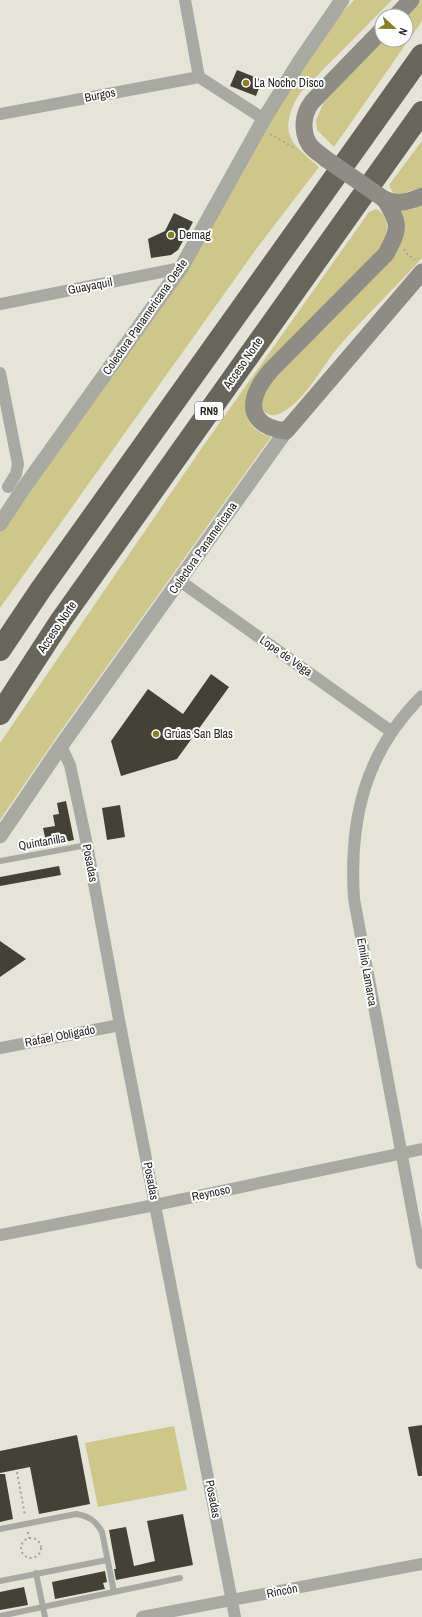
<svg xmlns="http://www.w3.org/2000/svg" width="422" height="1617" viewBox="0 0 422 1617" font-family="'Archivo Narrow',sans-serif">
  <rect width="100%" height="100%" fill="#e5e4d8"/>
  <g fill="#cdc789">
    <path d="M 354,0 L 392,0 L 300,93 C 292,106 283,125 292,140 C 296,148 312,161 319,167 L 257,248 L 0,608 L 0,532 L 334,22 Z"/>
    <polygon points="420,0 422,0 422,21 334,147 317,130 316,120 324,102 383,40 406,40 406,16"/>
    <polygon points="422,141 422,187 402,194 393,193 389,185"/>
    <path d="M 422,204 L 422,258 C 395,288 366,315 340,345 C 321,367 308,397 283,412 C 275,417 267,416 261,409 L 263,393 L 275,377 L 390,262 L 401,241 L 400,211 L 414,209 Z"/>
    <path d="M 376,209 C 390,216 388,231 384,244 L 246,406 C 247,424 253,431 271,437 L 58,735 L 0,820 L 0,743 L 199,452 L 369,212 Z"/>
    <polygon points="174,1426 187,1490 98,1507 85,1443"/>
  </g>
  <g fill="#434239">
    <polygon points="237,70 262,80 256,96 230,86"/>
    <polygon points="174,213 193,222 178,250 171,255 151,258 148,239 165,231"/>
    <polygon points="211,674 229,687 177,759 121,776 111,741 148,689 183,714"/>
    <polygon points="66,801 74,840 47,846 43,828 55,826 53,815 59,814 57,803"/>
    <polygon points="120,805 125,837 107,840 102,808"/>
    <polygon points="59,866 61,875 0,886 0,877"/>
    <polygon points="0,941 26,959 0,977"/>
    <polygon points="422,1425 422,1476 418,1476 408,1427"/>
    <polygon points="77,1435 90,1504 39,1514 30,1467 0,1473 0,1451"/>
    <polygon points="0,1474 5,1474 13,1519 0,1522"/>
    <polygon points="183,1514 193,1565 116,1580 114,1569 116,1569 109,1530 126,1527 134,1566 155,1561 147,1521"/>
    <polygon points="105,1571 107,1582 103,1583 105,1589 55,1599 52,1582"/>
    <polygon points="24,1587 28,1605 0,1610 0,1592"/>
  </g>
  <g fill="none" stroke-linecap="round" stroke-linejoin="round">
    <g stroke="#a5a49b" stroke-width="2" stroke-dasharray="2 3" stroke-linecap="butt">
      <polyline points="270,134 296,149"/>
      <polyline points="404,249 405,252 415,260"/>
      <polyline points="17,1472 25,1516"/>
      <polyline points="28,1532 29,1538"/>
      <circle cx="31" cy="1548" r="10"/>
    </g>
    <g stroke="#a9a9a4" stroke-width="6">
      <polyline points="0,861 87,845"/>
      <path d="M 0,1529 L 76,1514 C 89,1516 96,1521 102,1532 L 114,1592"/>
      <polyline points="36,1573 45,1617"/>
      <polyline points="0,1581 107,1560"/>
      <polyline points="0,1616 180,1578"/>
    </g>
    <g stroke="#a9a9a4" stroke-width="12">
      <polyline points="185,0 199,77 264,119"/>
      <polyline points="0,114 199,77"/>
      <polyline points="0,304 181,268"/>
      <polyline points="0,373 18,464 16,474 8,487"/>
      <polyline points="180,581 392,732"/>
      <path d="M 422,696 C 364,753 349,821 354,899 L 422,1263"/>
      <polyline points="61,746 70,765 87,845 120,1025 235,1617"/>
      <polyline points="0,1048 120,1025"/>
      <polyline points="0,1235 155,1205 422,1149"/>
      <polyline points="142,1617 422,1564"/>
    </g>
    <g stroke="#a9a9a4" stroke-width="15">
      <polyline points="0,524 23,489 181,268 264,119 300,61 342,0"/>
      <polyline points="0,836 61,746 286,431"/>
    </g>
    <g stroke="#8d8c85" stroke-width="17">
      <polyline points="396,16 411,0"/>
      <path d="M 326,159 C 320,154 313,150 309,144 C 301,130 303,114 312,102 L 382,30"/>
      <path d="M 384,199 C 398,205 408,202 422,196"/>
      <path d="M 385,200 C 400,224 400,228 386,254 L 271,370 C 266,376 261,382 258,389 C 246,414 260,428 286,431 L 422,272"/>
    </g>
    <g stroke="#67665c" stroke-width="22">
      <polyline points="0,650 41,589 422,55"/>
      <polyline points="0,714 61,620 422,112"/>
    </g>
    <polyline stroke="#8d8c85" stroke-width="17" points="326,159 384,199"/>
  </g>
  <g fill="#877e25" stroke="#fff" stroke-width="1.5">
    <circle cx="246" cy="83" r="4"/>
    <circle cx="171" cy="235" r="4"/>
    <circle cx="156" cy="734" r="4"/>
  </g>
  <g text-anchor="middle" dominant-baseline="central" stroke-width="4" stroke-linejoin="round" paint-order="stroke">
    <rect fill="#fff" stroke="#686764" stroke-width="1" x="195" y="402" width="28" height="18" rx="3"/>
    <g font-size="11" font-weight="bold" fill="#272622">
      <text x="209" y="411">RN9</text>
    </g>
    <g font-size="12" fill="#272622" stroke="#fff" text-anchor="start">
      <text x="254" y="83">La Nocho Disco</text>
      <text x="179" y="235">Demag</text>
      <text x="164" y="734">Grúas San Blas</text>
    </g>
    <g font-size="12" fill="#272622" stroke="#fff">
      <text transform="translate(100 95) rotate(-11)">Burgos</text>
      <text transform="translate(90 286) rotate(-11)">Guayaquil</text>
      <text transform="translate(145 317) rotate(-55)">Colectora Panamericana Oeste</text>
      <text transform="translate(243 363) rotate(-55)">Acceso Norte</text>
      <text transform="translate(203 548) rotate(-55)">Colectora Panamericana</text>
      <text transform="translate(57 627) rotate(-56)">Acceso Norte</text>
      <text transform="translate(286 656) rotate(35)">Lope de Vega</text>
      <text transform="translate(42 842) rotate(-10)">Quintanilla</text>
      <text transform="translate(90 863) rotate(79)">Posadas</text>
      <text transform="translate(367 972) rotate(80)">Emilio Lamarca</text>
      <text transform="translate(60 1036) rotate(-11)">Rafael Obligado</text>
      <text transform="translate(151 1181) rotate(79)">Posadas</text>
      <text transform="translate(211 1193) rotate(-12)">Reynoso</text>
      <text transform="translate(213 1499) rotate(79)">Posadas</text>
      <text transform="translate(282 1591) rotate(-11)">Rincón</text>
    </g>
  </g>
  <g transform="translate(394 28) rotate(112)"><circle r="19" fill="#ffffff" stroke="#a9a8a7"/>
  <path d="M0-3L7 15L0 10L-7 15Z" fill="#877e25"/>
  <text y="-6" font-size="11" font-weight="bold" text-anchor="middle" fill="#272622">N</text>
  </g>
</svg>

---------------

▶ Exercise prompt
Set down the records precisely as they appear. Any picture stays out.

▶ Solved exercise
<svg xmlns="http://www.w3.org/2000/svg" width="422" height="1617" viewBox="0 0 422 1617" font-family="'Archivo Narrow',sans-serif">
  <rect width="100%" height="100%" fill="#e5e4d8"/>
  <g fill="#cdc789">
    <path d="M 354,0 L 392,0 L 300,93 C 292,106 283,125 292,140 C 296,148 312,161 319,167 L 257,248 L 0,608 L 0,532 L 334,22 Z"/>
    <polygon points="420,0 422,0 422,21 334,147 317,130 316,120 324,102 383,40 406,40 406,16"/>
    <polygon points="422,141 422,187 402,194 393,193 389,185"/>
    <path d="M 422,204 L 422,258 C 395,288 366,315 340,345 C 321,367 308,397 283,412 C 275,417 267,416 261,409 L 263,393 L 275,377 L 390,262 L 401,241 L 400,211 L 414,209 Z"/>
    <path d="M 376,209 C 390,216 388,231 384,244 L 246,406 C 247,424 253,431 271,437 L 58,735 L 0,820 L 0,743 L 199,452 L 369,212 Z"/>
    <polygon points="174,1426 187,1490 98,1507 85,1443"/>
  </g>
  <g fill="#434239">
    <polygon points="237,70 262,80 256,96 230,86"/>
    <polygon points="174,213 193,222 178,250 171,255 151,258 148,239 165,231"/>
    <polygon points="211,674 229,687 177,759 121,776 111,741 148,689 183,714"/>
    <polygon points="66,801 74,840 47,846 43,828 55,826 53,815 59,814 57,803"/>
    <polygon points="120,805 125,837 107,840 102,808"/>
    <polygon points="59,866 61,875 0,886 0,877"/>
    <polygon points="0,941 26,959 0,977"/>
    <polygon points="422,1425 422,1476 418,1476 408,1427"/>
    <polygon points="77,1435 90,1504 39,1514 30,1467 0,1473 0,1451"/>
    <polygon points="0,1474 5,1474 13,1519 0,1522"/>
    <polygon points="183,1514 193,1565 116,1580 114,1569 116,1569 109,1530 126,1527 134,1566 155,1561 147,1521"/>
    <polygon points="105,1571 107,1582 103,1583 105,1589 55,1599 52,1582"/>
    <polygon points="24,1587 28,1605 0,1610 0,1592"/>
  </g>
  <g fill="none" stroke-linecap="round" stroke-linejoin="round">
    <g stroke="#a5a49b" stroke-width="2" stroke-dasharray="2 3" stroke-linecap="butt">
      <polyline points="270,134 296,149"/>
      <polyline points="404,249 405,252 415,260"/>
      <polyline points="17,1472 25,1516"/>
      <polyline points="28,1532 29,1538"/>
      <circle cx="31" cy="1548" r="10"/>
    </g>
    <g stroke="#a9a9a4" stroke-width="6">
      <polyline points="0,861 87,845"/>
      <path d="M 0,1529 L 76,1514 C 89,1516 96,1521 102,1532 L 114,1592"/>
      <polyline points="36,1573 45,1617"/>
      <polyline points="0,1581 107,1560"/>
      <polyline points="0,1616 180,1578"/>
    </g>
    <g stroke="#a9a9a4" stroke-width="12">
      <polyline points="185,0 199,77 264,119"/>
      <polyline points="0,114 199,77"/>
      <polyline points="0,304 181,268"/>
      <polyline points="0,373 18,464 16,474 8,487"/>
      <polyline points="180,581 392,732"/>
      <path d="M 422,696 C 364,753 349,821 354,899 L 422,1263"/>
      <polyline points="61,746 70,765 87,845 120,1025 235,1617"/>
      <polyline points="0,1048 120,1025"/>
      <polyline points="0,1235 155,1205 422,1149"/>
      <polyline points="142,1617 422,1564"/>
    </g>
    <g stroke="#a9a9a4" stroke-width="15">
      <polyline points="0,524 23,489 181,268 264,119 300,61 342,0"/>
      <polyline points="0,836 61,746 286,431"/>
    </g>
    <g stroke="#8d8c85" stroke-width="17">
      <polyline points="396,16 411,0"/>
      <path d="M 326,159 C 320,154 313,150 309,144 C 301,130 303,114 312,102 L 382,30"/>
      <path d="M 384,199 C 398,205 408,202 422,196"/>
      <path d="M 385,200 C 400,224 400,228 386,254 L 271,370 C 266,376 261,382 258,389 C 246,414 260,428 286,431 L 422,272"/>
    </g>
    <g stroke="#67665c" stroke-width="22">
      <polyline points="0,650 41,589 422,55"/>
      <polyline points="0,714 61,620 422,112"/>
    </g>
    <polyline stroke="#8d8c85" stroke-width="17" points="326,159 384,199"/>
  </g>
  <g fill="#877e25" stroke="#fff" stroke-width="1.5">
    <circle cx="246" cy="83" r="4"/>
    <circle cx="171" cy="235" r="4"/>
    <circle cx="156" cy="734" r="4"/>
  </g>
  <g text-anchor="middle" dominant-baseline="central" stroke-width="4" stroke-linejoin="round" paint-order="stroke">
    <rect fill="#fff" stroke="#686764" stroke-width="1" x="195" y="402" width="28" height="18" rx="3"/>
    <g font-size="11" font-weight="bold" fill="#272622">
      <text x="209" y="411">RN9</text>
    </g>
    <g font-size="12" fill="#272622" stroke="#fff" text-anchor="start">
      <text x="254" y="83">La Nocho Disco</text>
      <text x="179" y="235">Demag</text>
      <text x="164" y="734">Grúas San Blas</text>
    </g>
    <g font-size="12" fill="#272622" stroke="#fff">
      <text transform="translate(100 95) rotate(-11)">Burgos</text>
      <text transform="translate(90 286) rotate(-11)">Guayaquil</text>
      <text transform="translate(145 317) rotate(-55)">Colectora Panamericana Oeste</text>
      <text transform="translate(243 363) rotate(-55)">Acceso Norte</text>
      <text transform="translate(203 548) rotate(-55)">Colectora Panamericana</text>
      <text transform="translate(57 627) rotate(-56)">Acceso Norte</text>
      <text transform="translate(286 656) rotate(35)">Lope de Vega</text>
      <text transform="translate(42 842) rotate(-10)">Quintanilla</text>
      <text transform="translate(90 863) rotate(79)">Posadas</text>
      <text transform="translate(367 972) rotate(80)">Emilio Lamarca</text>
      <text transform="translate(60 1036) rotate(-11)">Rafael Obligado</text>
      <text transform="translate(151 1181) rotate(79)">Posadas</text>
      <text transform="translate(211 1193) rotate(-12)">Reynoso</text>
      <text transform="translate(213 1499) rotate(79)">Posadas</text>
      <text transform="translate(282 1591) rotate(-11)">Rincón</text>
    </g>
  </g>
  <g transform="translate(394 28) rotate(112)"><circle r="19" fill="#ffffff" stroke="#a9a8a7"/>
  <path d="M0-3L7 15L0 10L-7 15Z" fill="#877e25"/>
  <text y="-6" font-size="11" font-weight="bold" text-anchor="middle" fill="#272622">N</text>
  </g>
</svg>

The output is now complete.